Sir Lawrence Burnett Gowing (21 April 1918 – 5 February 1991) was an English artist, writer, curator and teacher. Initially recognised as a portrait and landscape painter, he quickly rose to prominence as an art educator, writer, and eventually, curator and museum trustee. He was described as a prominent member of the "English Establishment". As a student of art history he was largely self-taught.

==Early life==
Born in Hackney, East London to Horace Gowing, a draper, and his wife, Louise, his first painting of note, Mare Street, Hackney, made reference to his father's shop. After attending Quaker schools Downs School at Colwall, Herefordshire and Leighton Park School, in 1938 he worked with William Coldstream at the Euston Road School; Coldstream was a friend for life. He was a conscientious objector during World War II.

==Career==
In the 1940s he became recognised as a painter, and for the rest of his life was sought after to paint casual but quintessential portraits of the eminent, among whom were Clement Attlee, Lord Halifax, Veronica Wedgwood and Edgar Adrian. At the same time he continued a lifelong practice of open-air landscape painting that he learned from Maurice Feild at school. He was a protege of the Bloomsbury art critic Clive Bell.

Gowing began teaching in 1948, first as Professor of Fine Art at King's College, University of Durham (now the University of Newcastle upon Tyne) from 1948 to 1958, then as Principal of Chelsea School of Art from 1958 to 1965, as Professor of Fine Art at the University of Leeds from 1967 to 1975, finally serving as Principal of the Slade School of Fine Art at University College London from 1975 to 1985. Concurrently, he authored a number of art monographs and catalogues on masters such as Vermeer, William Hogarth, J. M. W. Turner, Cézanne, Matisse, and Lucian Freud. Among the major exhibitions he organized were those for Turner at the Museum of Modern Art in 1966, Matisse in New York in 1966 and London in 1968, and Cézanne, which traveled in 1988-89 from the Royal Academy to the Musée d'Orsay and the National Gallery of Art.

Gowing was a trustee of the Tate Gallery, the National Portrait Gallery, and the British Museum, and was a member of the Arts Council of Great Britain.
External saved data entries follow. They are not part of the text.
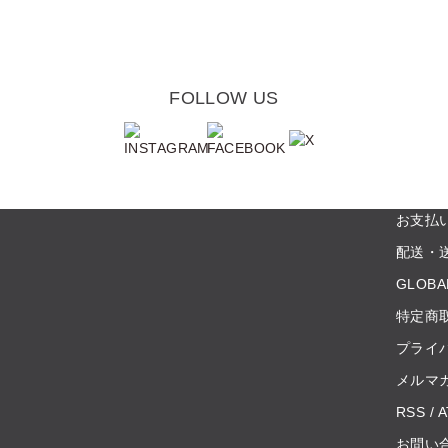
FOLLOW US
お支払
配送・
GLOBA
特定商
プライ
メルマ
RSS
/
A
お問い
In 1978, he was elected an associate of the Royal Academy of Arts, and was made honorary curator of its collections in 1985. In the 1980s he travelled to the United States to serve as Kress Professor at the National Gallery in Washington, D.C., and was also curator of the Phillips Collection in Washington. Knighted in the 1982 Birthday Honours, he was made a chevalier in the Order of Arts and Letters in France in 1985.

Gowing also received an Honorary Doctorate from Heriot-Watt University in 1980.

==Family==
After a long partnership and marriage with the writer Julia Strachey, a member of the Bloomsbury Group, he married Jenny Wallis in 1967. They had three daughters.

== Collections ==
Gowing's daughter donated his personal archive to University College London in 2018 and 2023. The archive includes correspondence relating to Gowing's work, lecture notes, and personal papers. Julia Strachey's papers are also held at University College London, primarily donated by Gowing; the collection includes extensive personal correspondence, personalia, and notebooks and diaries.

==Death==
Gowing died of heart failure at the age of 73.